*The task:* Within the records below, reproduce without change the lines from the line that has "### Phase 3: Advanced Features (Month 2)" through the line that has "### Business Risks", and only those.

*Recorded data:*
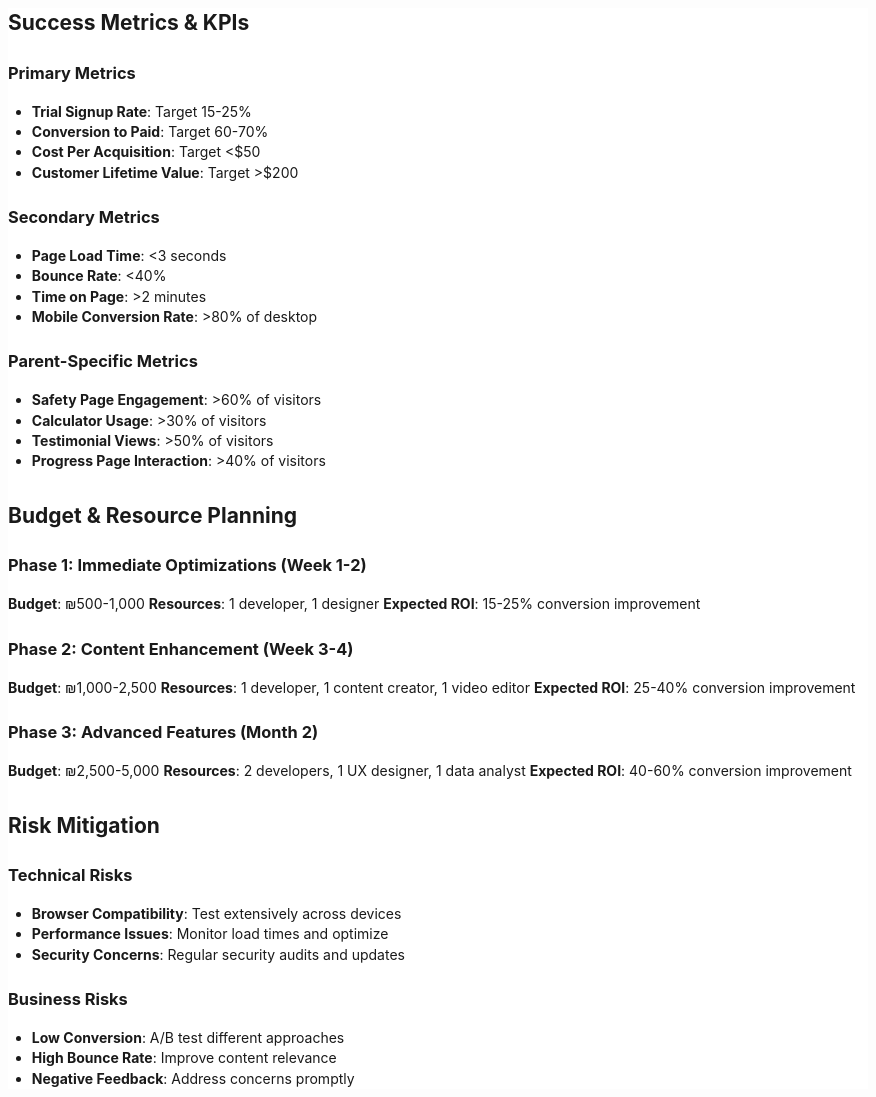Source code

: ## Success Metrics & KPIs

### Primary Metrics
- **Trial Signup Rate**: Target 15-25%
- **Conversion to Paid**: Target 60-70%
- **Cost Per Acquisition**: Target <$50
- **Customer Lifetime Value**: Target >$200

### Secondary Metrics
- **Page Load Time**: <3 seconds
- **Bounce Rate**: <40%
- **Time on Page**: >2 minutes
- **Mobile Conversion Rate**: >80% of desktop

### Parent-Specific Metrics
- **Safety Page Engagement**: >60% of visitors
- **Calculator Usage**: >30% of visitors
- **Testimonial Views**: >50% of visitors
- **Progress Page Interaction**: >40% of visitors

## Budget & Resource Planning

### Phase 1: Immediate Optimizations (Week 1-2)
**Budget**: ₪500-1,000
**Resources**: 1 developer, 1 designer
**Expected ROI**: 15-25% conversion improvement

### Phase 2: Content Enhancement (Week 3-4)
**Budget**: ₪1,000-2,500
**Resources**: 1 developer, 1 content creator, 1 video editor
**Expected ROI**: 25-40% conversion improvement

### Phase 3: Advanced Features (Month 2)
**Budget**: ₪2,500-5,000
**Resources**: 2 developers, 1 UX designer, 1 data analyst
**Expected ROI**: 40-60% conversion improvement

## Risk Mitigation

### Technical Risks
- **Browser Compatibility**: Test extensively across devices
- **Performance Issues**: Monitor load times and optimize
- **Security Concerns**: Regular security audits and updates

### Business Risks
- **Low Conversion**: A/B test different approaches
- **High Bounce Rate**: Improve content relevance
- **Negative Feedback**: Address concerns promptly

*Exercise result:*
### Phase 3: Advanced Features (Month 2)
**Budget**: ₪2,500-5,000
**Resources**: 2 developers, 1 UX designer, 1 data analyst
**Expected ROI**: 40-60% conversion improvement

## Risk Mitigation

### Technical Risks
- **Browser Compatibility**: Test extensively across devices
- **Performance Issues**: Monitor load times and optimize
- **Security Concerns**: Regular security audits and updates

### Business Risks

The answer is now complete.